Effect of surface waves on the determination of momentum fluxes
Résumé
The Inertial-Dissipation method (IDM) and the Eddy Correlation Method (ECM) are usually used in laboratory or open field experiments to estimate the momentum fluxes at the air-sea interface. Effects of surface waves on the kinetic energy balance equation and its consequence on the estimation of momentum fluxes have been pointed on by different authors (Donelan et al (1997), Janssen (1999), Drennan et al (1999)). The analytical model of Janssen is based on the concept of potential wave induced motions and suggests that, in the presence of surface growing waves, the IDM can underestimate the momentum flux. In situ experiments show that IDM and ECM do not agree in presence of swell or close to the surface for pure wind waves.

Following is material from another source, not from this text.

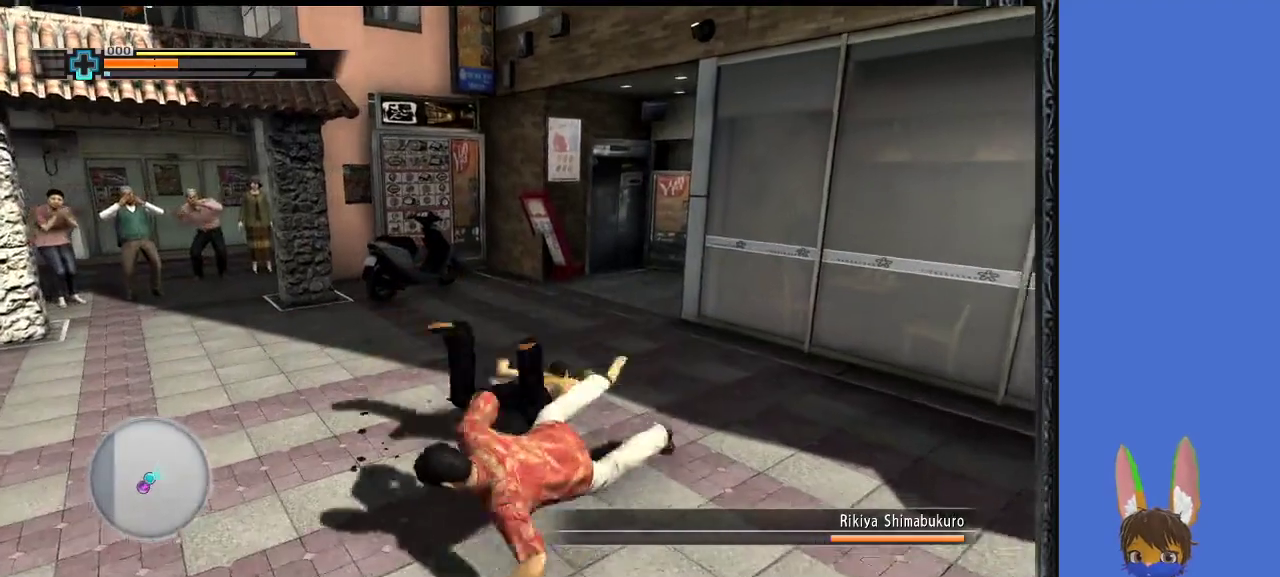
{"buttons": [], "left_stick": "up-right", "right_stick": "center", "events": [[100, "left_stick", "up-left"], [367, "left_stick", "up"], [500, "left_stick", "up-right"]]}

We present here the results of a series of experiments conducted in the large windwave tank at IRPHE (Marseille). A complete experimental set-up was used in order to measure the downstream and the vertical velocities in air flow, the air-flow pressure fluctuations and the instantaneous deflections of the air-water interface. Momentum fluxes and kinetic transport terms were determined for different wind and wave conditions. The results show that close to the surface in presence of waves, the two methods do not agree i.e. the IDM underestimates the momentum flux. This is due to the non-zero value of the kinetic transport term. Above the Wavy Boundary Layer the two methods collapse. Moreover, in absence of waves (experimental run with a floating coat located at the interface) the IDM and the ECM agree because the transport term is equal to zero. Effects of background waves on fluxes are quantified.